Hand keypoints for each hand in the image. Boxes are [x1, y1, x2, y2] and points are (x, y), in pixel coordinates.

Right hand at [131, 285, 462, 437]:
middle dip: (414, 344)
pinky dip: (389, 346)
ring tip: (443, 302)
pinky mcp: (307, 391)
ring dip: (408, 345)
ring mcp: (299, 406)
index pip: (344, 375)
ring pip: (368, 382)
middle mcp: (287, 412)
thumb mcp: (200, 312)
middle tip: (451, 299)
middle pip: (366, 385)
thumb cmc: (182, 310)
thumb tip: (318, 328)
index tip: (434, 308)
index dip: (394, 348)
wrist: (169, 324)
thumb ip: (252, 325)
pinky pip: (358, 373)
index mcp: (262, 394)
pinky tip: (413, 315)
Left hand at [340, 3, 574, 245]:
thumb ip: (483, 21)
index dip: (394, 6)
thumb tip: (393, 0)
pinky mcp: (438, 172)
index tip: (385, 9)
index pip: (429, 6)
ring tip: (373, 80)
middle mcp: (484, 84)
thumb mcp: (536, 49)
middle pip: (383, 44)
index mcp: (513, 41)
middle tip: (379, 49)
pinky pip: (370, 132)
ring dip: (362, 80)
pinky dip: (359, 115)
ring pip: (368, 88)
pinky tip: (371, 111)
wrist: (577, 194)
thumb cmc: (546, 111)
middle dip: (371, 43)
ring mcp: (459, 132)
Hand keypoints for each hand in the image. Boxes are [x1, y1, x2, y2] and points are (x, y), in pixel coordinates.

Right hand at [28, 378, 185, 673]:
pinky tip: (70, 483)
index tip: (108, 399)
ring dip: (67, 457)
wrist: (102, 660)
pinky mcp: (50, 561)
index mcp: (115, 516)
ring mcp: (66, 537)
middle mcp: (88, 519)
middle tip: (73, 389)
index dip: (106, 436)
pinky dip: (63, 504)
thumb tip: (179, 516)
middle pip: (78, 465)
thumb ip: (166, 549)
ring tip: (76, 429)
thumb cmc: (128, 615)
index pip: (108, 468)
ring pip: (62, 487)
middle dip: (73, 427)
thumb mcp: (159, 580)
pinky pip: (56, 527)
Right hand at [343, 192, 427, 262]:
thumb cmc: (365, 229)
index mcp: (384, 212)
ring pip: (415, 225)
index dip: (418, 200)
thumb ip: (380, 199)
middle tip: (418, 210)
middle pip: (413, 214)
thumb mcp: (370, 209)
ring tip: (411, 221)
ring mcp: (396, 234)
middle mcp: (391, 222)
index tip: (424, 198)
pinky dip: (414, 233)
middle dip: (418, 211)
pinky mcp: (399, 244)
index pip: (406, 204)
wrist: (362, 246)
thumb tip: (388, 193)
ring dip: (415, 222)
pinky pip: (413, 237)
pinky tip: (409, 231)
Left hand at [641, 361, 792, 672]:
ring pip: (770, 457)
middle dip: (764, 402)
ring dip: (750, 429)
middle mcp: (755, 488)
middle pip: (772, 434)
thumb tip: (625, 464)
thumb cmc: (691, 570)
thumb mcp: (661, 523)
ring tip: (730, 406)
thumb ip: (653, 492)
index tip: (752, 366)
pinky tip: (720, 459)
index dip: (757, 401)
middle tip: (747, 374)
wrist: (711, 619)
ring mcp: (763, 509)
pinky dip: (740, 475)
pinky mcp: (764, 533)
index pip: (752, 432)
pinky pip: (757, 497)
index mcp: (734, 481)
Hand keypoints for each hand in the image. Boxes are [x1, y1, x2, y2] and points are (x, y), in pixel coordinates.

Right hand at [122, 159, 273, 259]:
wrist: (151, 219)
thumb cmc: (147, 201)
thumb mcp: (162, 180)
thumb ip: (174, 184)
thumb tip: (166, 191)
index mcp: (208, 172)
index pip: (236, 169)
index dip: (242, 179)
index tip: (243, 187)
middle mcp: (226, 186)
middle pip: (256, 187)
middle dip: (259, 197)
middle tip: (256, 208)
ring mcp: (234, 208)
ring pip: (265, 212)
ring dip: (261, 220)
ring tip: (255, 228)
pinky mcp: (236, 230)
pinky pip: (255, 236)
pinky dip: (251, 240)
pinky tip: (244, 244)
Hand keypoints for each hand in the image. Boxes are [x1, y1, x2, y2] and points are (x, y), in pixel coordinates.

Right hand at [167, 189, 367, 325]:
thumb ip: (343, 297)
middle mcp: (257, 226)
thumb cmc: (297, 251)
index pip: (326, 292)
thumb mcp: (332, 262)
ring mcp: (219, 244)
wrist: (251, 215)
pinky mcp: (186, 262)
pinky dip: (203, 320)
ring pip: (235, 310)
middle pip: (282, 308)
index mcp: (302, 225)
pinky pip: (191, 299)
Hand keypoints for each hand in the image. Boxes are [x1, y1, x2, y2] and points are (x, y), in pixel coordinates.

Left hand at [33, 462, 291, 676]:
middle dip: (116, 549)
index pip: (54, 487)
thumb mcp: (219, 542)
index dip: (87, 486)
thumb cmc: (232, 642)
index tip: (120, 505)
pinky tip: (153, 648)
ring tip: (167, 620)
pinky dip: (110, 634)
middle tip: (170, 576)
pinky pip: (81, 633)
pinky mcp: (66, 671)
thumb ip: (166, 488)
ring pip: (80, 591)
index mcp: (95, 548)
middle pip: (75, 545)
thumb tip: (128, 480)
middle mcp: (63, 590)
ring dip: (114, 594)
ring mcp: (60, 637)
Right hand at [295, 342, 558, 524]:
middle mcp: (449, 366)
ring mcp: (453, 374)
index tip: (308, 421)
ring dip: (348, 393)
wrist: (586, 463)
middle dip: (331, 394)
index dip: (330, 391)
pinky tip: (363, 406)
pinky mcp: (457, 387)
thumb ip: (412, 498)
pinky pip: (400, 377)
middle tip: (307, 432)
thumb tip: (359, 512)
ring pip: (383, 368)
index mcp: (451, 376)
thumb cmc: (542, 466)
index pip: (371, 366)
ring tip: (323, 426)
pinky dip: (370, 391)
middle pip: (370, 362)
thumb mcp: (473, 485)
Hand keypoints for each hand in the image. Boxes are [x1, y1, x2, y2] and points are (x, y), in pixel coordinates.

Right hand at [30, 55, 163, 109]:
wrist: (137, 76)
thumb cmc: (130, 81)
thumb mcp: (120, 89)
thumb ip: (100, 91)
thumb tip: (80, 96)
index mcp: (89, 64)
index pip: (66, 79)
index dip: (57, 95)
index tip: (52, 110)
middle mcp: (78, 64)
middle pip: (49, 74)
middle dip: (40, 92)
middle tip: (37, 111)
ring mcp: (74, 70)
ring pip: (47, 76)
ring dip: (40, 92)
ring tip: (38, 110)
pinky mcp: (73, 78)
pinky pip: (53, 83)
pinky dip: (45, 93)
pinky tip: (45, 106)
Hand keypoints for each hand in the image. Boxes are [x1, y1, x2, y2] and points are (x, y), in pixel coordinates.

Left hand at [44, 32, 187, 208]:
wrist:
——————
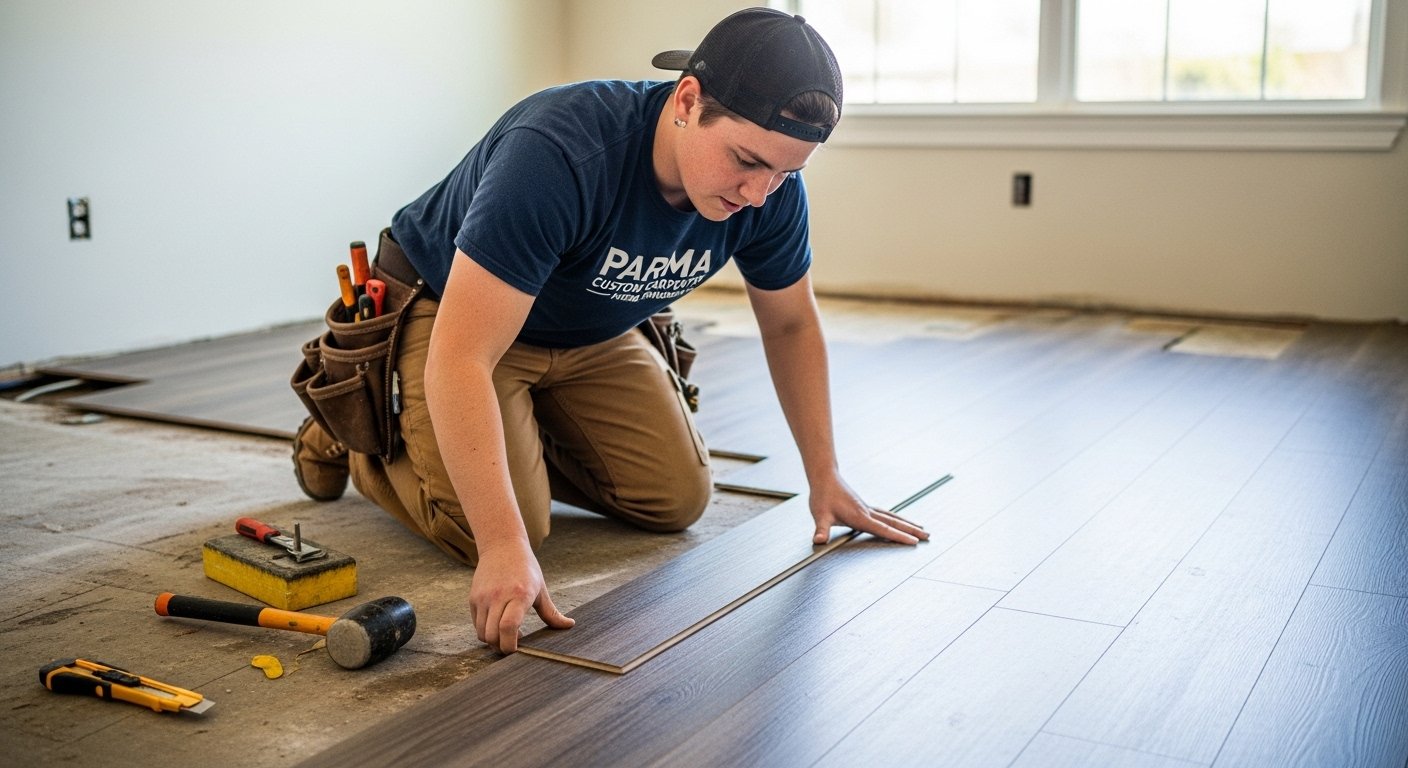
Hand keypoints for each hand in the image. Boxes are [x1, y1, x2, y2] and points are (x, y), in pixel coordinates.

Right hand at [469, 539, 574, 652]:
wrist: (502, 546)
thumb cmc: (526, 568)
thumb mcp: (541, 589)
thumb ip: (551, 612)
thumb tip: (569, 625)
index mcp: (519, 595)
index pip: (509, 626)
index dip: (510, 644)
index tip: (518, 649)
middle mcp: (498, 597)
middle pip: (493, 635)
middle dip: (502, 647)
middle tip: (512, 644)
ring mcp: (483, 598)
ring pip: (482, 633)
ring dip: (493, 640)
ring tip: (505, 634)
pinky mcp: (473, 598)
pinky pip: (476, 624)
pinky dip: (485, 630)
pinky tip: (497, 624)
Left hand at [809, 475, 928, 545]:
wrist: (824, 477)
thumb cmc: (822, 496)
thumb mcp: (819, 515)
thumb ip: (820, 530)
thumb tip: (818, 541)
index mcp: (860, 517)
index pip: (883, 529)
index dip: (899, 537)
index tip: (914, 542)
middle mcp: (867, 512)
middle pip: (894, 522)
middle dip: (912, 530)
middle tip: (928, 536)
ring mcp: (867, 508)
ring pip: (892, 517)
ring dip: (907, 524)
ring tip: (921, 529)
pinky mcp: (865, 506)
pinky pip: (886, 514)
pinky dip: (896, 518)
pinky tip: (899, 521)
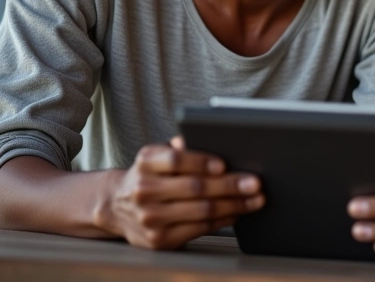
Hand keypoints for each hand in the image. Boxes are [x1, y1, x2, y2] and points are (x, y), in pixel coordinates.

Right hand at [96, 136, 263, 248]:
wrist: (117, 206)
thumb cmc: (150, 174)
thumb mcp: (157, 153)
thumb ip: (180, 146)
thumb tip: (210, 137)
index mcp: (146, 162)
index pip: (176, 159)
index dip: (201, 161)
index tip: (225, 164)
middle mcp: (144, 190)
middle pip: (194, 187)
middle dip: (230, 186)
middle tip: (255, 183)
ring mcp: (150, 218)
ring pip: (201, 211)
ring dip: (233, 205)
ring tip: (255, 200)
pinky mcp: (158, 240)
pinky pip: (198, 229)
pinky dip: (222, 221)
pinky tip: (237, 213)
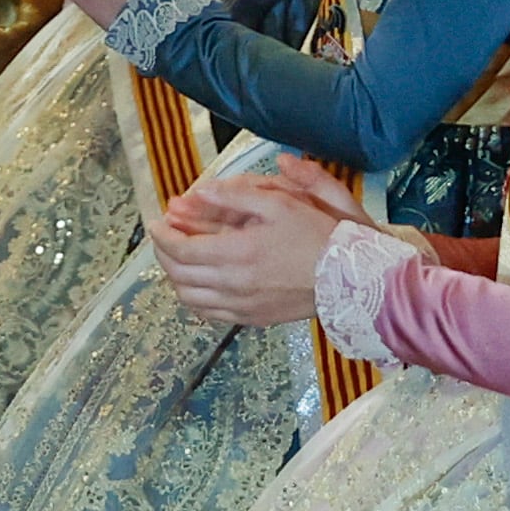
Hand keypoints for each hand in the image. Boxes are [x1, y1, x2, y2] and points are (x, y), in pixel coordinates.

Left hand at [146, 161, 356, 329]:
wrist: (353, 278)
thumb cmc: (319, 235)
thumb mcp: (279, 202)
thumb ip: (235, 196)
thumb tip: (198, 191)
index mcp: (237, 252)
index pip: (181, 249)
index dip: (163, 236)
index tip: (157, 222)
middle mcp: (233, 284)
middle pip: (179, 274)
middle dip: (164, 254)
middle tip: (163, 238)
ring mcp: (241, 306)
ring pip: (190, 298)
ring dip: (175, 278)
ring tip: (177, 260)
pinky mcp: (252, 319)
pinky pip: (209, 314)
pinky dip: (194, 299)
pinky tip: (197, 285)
——————
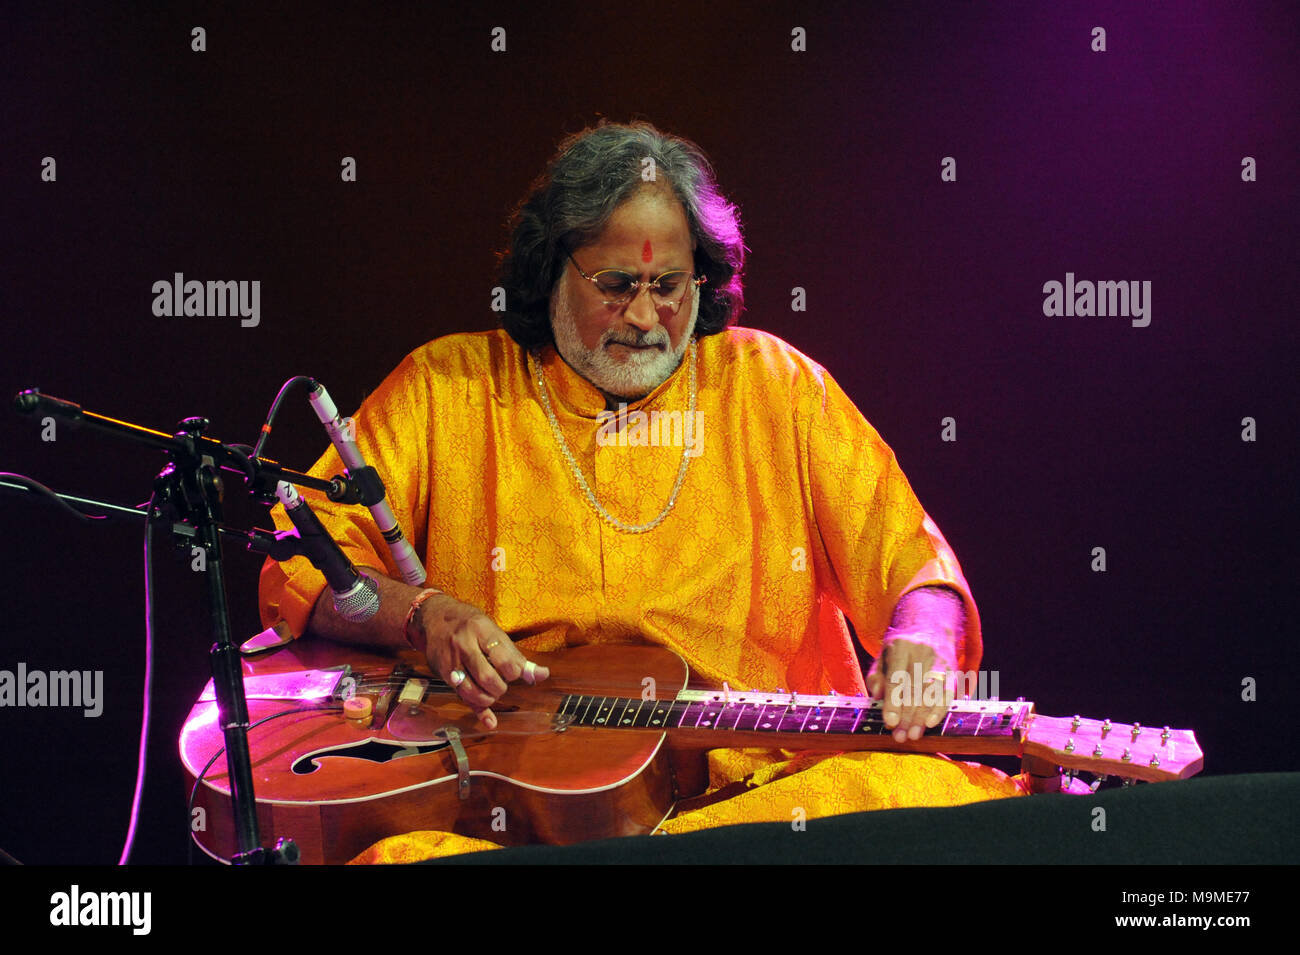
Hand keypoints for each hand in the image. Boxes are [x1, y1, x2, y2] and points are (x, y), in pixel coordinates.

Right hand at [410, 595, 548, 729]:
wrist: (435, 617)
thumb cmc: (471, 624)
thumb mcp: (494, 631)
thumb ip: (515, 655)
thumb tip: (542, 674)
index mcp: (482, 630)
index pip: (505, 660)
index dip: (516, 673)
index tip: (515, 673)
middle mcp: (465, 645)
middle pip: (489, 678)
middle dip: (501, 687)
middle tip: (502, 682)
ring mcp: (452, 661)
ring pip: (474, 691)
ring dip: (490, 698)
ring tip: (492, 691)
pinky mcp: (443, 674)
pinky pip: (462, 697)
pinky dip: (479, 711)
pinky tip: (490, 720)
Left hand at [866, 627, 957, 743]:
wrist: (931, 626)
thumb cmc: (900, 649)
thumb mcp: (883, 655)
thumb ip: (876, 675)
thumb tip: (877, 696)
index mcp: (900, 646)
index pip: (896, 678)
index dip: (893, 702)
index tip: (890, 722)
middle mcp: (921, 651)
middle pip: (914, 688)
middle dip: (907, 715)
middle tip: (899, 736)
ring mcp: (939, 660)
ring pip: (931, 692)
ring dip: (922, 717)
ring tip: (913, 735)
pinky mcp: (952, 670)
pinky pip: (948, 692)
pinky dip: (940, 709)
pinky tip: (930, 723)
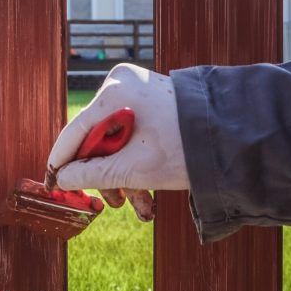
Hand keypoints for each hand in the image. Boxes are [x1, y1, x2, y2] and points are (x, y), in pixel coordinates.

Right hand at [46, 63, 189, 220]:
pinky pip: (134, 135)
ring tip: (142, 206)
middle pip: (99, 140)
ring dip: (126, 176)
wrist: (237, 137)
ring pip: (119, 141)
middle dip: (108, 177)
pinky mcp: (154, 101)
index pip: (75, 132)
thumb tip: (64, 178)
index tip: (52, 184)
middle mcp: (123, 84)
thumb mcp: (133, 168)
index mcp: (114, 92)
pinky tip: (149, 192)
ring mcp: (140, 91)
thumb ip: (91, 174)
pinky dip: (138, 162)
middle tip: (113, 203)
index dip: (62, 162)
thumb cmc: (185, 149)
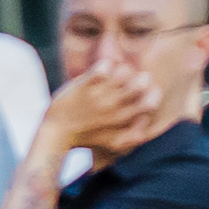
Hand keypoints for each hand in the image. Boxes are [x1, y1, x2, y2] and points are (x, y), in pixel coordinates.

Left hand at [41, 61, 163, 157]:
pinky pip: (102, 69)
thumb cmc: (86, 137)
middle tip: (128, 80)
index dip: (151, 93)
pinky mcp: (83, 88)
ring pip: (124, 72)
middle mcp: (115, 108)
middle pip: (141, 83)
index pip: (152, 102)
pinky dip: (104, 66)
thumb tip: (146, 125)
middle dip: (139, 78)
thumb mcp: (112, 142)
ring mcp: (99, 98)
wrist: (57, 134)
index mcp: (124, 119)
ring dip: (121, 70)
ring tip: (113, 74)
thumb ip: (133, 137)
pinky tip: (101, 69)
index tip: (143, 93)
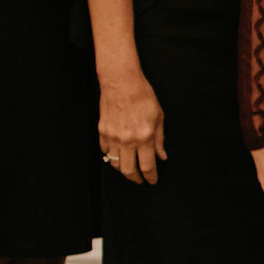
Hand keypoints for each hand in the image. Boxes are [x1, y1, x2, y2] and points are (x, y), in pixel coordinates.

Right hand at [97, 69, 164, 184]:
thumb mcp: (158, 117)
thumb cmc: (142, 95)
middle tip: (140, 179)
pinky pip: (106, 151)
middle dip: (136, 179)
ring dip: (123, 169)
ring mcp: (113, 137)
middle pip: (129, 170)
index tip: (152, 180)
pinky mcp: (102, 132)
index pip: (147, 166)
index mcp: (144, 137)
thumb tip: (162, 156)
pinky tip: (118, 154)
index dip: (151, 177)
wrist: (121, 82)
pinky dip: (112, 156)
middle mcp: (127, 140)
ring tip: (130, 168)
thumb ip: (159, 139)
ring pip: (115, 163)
——————
• **About this task**
Leaving out all pictures, set down exactly the lines of the material above, from the line with "pinky mcp: (865, 506)" to the line with "thumb mcp: (157, 153)" inclusive, and no others.

• **Result of the task**
pinky mcp: (865, 506)
pinky pip: (886, 514)
pinky dip: (896, 518)
pinky tip: (899, 521)
Hand keypoints for each hand in the image. Boxes are [x1, y1, x2, y2] and points are (x, y), in pixel coordinates.

Right hand at [96, 136, 263, 248]:
wrist: (117, 206)
thumb cmc: (150, 174)
thumb mcp: (157, 153)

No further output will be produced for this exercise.